Le due anziane sorelle erano le nipoti della zia del 59enne. Era lei, insieme al papà dell’imputato, ad occuparsi del loro denaro e delle loro cure, ma quando entrambi si erano ammalati, alla coppia era stato chiesto di subentrare nella cura e nella gestione economica delle due sorelle. Il passaggio di consegne sui prelievi era avvenuto tra la zia, pochi mesi prima che morisse, e l’imputata, “alla presenza del vigile di Montodine”.

Nel 2013 marito e moglie si erano quindi trasferiti a vivere con le due anziane e con il fratello disabile dell’imputato, poi deceduto nel 2015. Una delle due sorelle è invece scomparsa lo scorso anno.

“Io stavo a casa perchè avevano bisogno di assistenza 24 ore su 24”, aveva raccontato il 59enne, mentre mia moglie lavorava. “Lavoravo a chiamata”, aveva spiegato l’imputata, “avevo fatto un corso per fare la necrofora. Quando le agenzie funebri avevano bisogno, mi chiamavano, ma era un’occupazione saltuaria”. “Non ho obbligato nessuno ad avere cointestato il libretto di deposito”, aveva dichiarato la 49enne. “Quei soldi sono semplicemente serviti per pagare le spese: le bollette, la luce, il gas e l’affitto”.

“Negli anni ho bussato a parecchie porte”, aveva continuato a raccontare l’imputata: “Io e mio marito abbiamo chiesto il ricovero per le “ragazze”, ma i prezzi nelle strutture erano altissimi, abbiamo chiesto a vari ospedali, abbiamo chiesto aiuto agli assistenti sociali, il Comune sapeva di questa situazione di fragilità. Nessuno ci ha mai dato una mano”. “C’erano momenti che era moto grigia andare avanti”, aveva detto a sua volta il marito. “L’ultimo mese non ce la facevamo più e ci hanno tolto il gas”. La coppia aveva raccontato di aver dormito anche in aeroporto nel periodo del Covid e di essere anche stata ospitata alla Caritas.

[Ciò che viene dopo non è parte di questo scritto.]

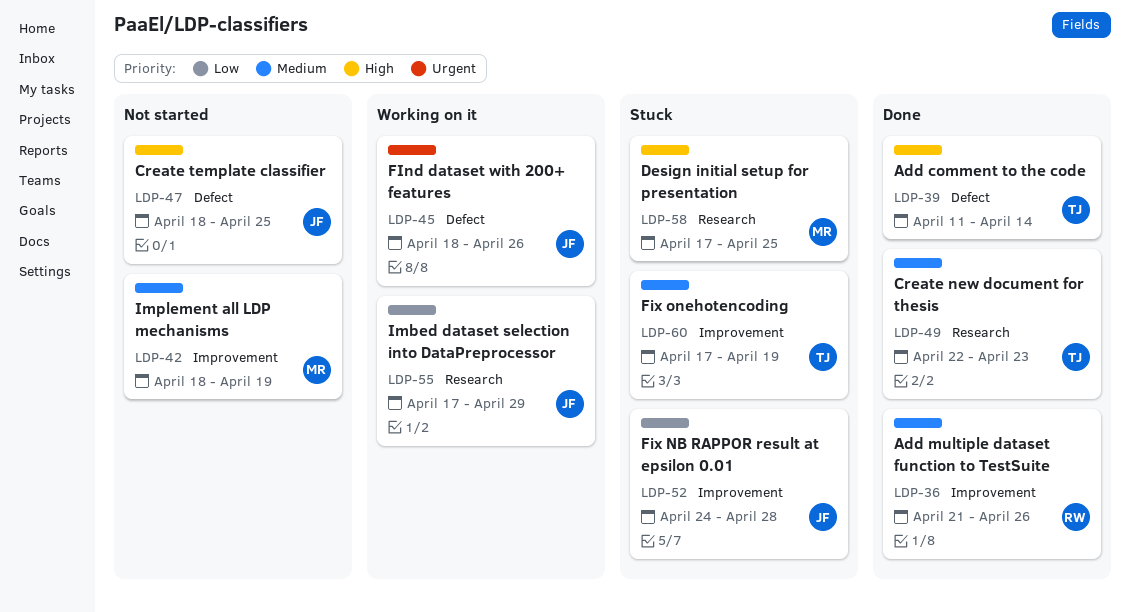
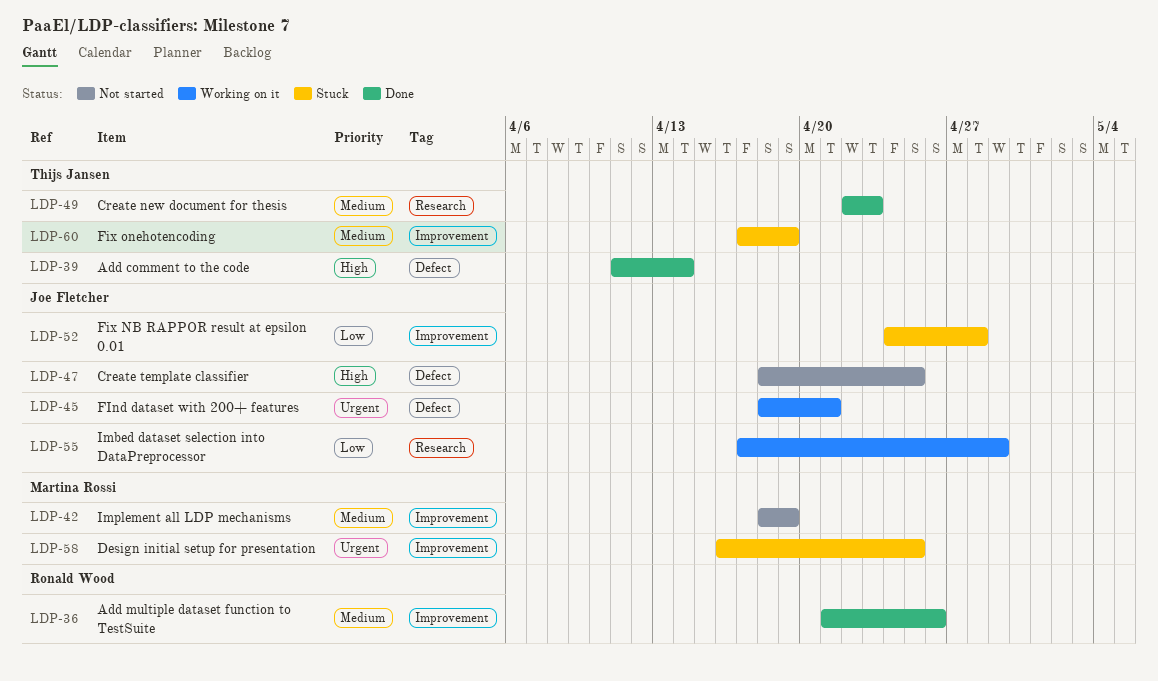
LDP-45, due: Apr 26 -> Apr 21
LDP-58, priority: High -> Urgent
LDP-58, label: Research -> Improvement
LDP-58, start: Apr 17 -> Apr 16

La denuncia per circonvenzione di incapace era partita d’ufficio dopo la segnalazione di un vicino di casa che aveva sentito dei cattivi odori provenire dall’appartamento di Montodine. In quell’occasione, sindaco e assistenti sociali avevano trovato una situazione di grave abbandono. “La famiglia, però, viveva lì da anni”, ha rilanciato l’avvocato Guerreschi. “E’ strano che nessuno sapesse cosa stava succedendo in quella casa, probabilmente non era una situazione così allarmante, almeno fino all’ultimo periodo, quando l’imputata non è più riuscita a lavorare”. Il legale ha infine sottolineato che le due sorelle “erano pazienti psichiatriche fin da bambine, ma evidentemente, a livello di assistenza, la loro storia si è persa per strada”.

Alla lettura della sentenza erano presenti entrambi gli imputati. “Oggi è stata fatta giustizia”, hanno commentato, soddisfatti, gli avvocati Pugnoli e Guerreschi.